Can Exercise Obrogate the Detrimental Affects of Diet-Induced Obesity? (Brandon Chelette)
A hypokinetic lifestyle or consumption of an unbalanced, high-fat diet (or both) causes excess fat to be deposited resulting in weight gain. However, the detrimental effects of energy imbalance are not limited to superficial consequences such as needing to buy larger pants. Obesity is a high-risk disease that is correlated with cardiovascular disease, diabetes, cognitive deficits, and other maladies. Our lab’s recent findings have shown that the damage caused by metabolic imbalance even extends to the olfactory system. Mice maintained on a high-fat diet gain weight, of course, but they also lose important neurons in the olfactory bulb and have decreased odor-learning capabilities. The question is can we combat the negative effects of a high-fat diet in mice by simulating an active lifestyle? The physiological benefits of exercise are well documented, and again extend beyond cosmetic effects like weight loss. Consistent exercise reduces body fat, but also increases cognitive function, reduces inflammation, and stimulates neurogenesis in the hippocampus.

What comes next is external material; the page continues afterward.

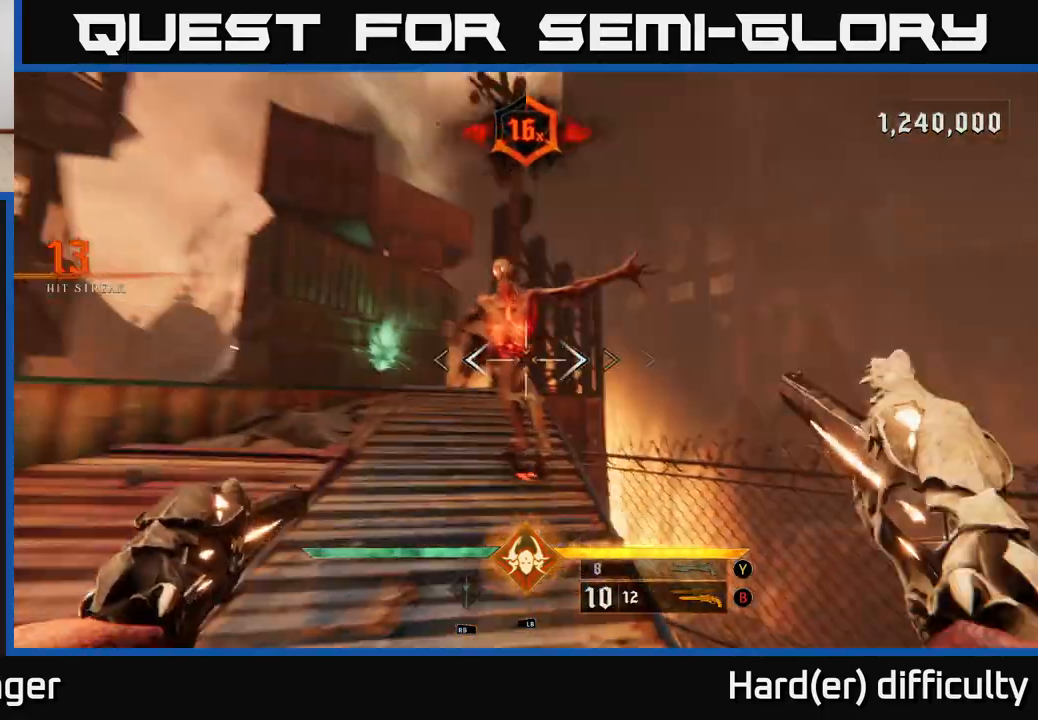
{"buttons": [], "left_stick": "down", "right_stick": "center", "events": [[17, "R2", "up"], [17, "left_stick", "down"], [167, "right_stick", "up"], [350, "R2", "down"], [350, "right_stick", "center"], [450, "R2", "up"]]}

My research focuses on using voluntary exercise and diet manipulation in an attempt to 1) ameliorate the negative effects of a high-fat diet and 2) investigate neuromodulation in the olfactory system of normal and transgenic mice.
Fatty Diet-induced Neuroinflammation (ashley loeven)

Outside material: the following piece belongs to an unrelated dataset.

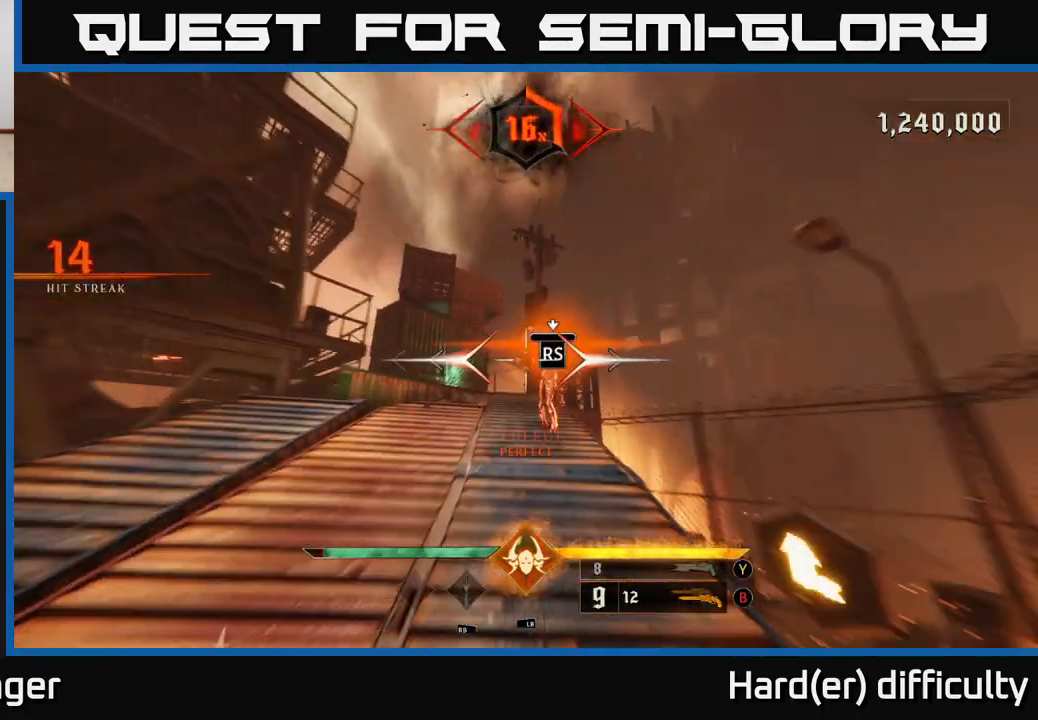
{"buttons": [], "left_stick": "down-left", "right_stick": "left", "events": [[17, "left_stick", "up-right"], [117, "left_stick", "center"], [250, "right_stick", "down-left"], [350, "right_stick", "left"], [500, "left_stick", "down-left"]]}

Our research has shown that mice fed a moderately high-fat diet exhibit a loss of olfactory sensory neurons. I have found that mice that are isocalorically matched on a diet that prevents obesity but contains 32% fat, still exhibit neuronal loss in the olfactory epithelium. This narrowed down my research focus from diet-induced obesity to dietary fat. The molecular process behind this loss is unknown, and the irreversible nature of the neuronal loss is interesting to me. It is known that dietary fat leads to whole-body inflammation and gut microbiome changes. I suspect that the gut microbiome shift induces systemic inflammation, which leads to an inflammatory state of the olfactory system and that this is responsible for the imbalance in neuroregeneration and cell death. I am exploring the connectivity of dietary fat, the gut microbiome, circulating inflammatory factors, neuroinflammation, and olfactory sensory neuronal loss.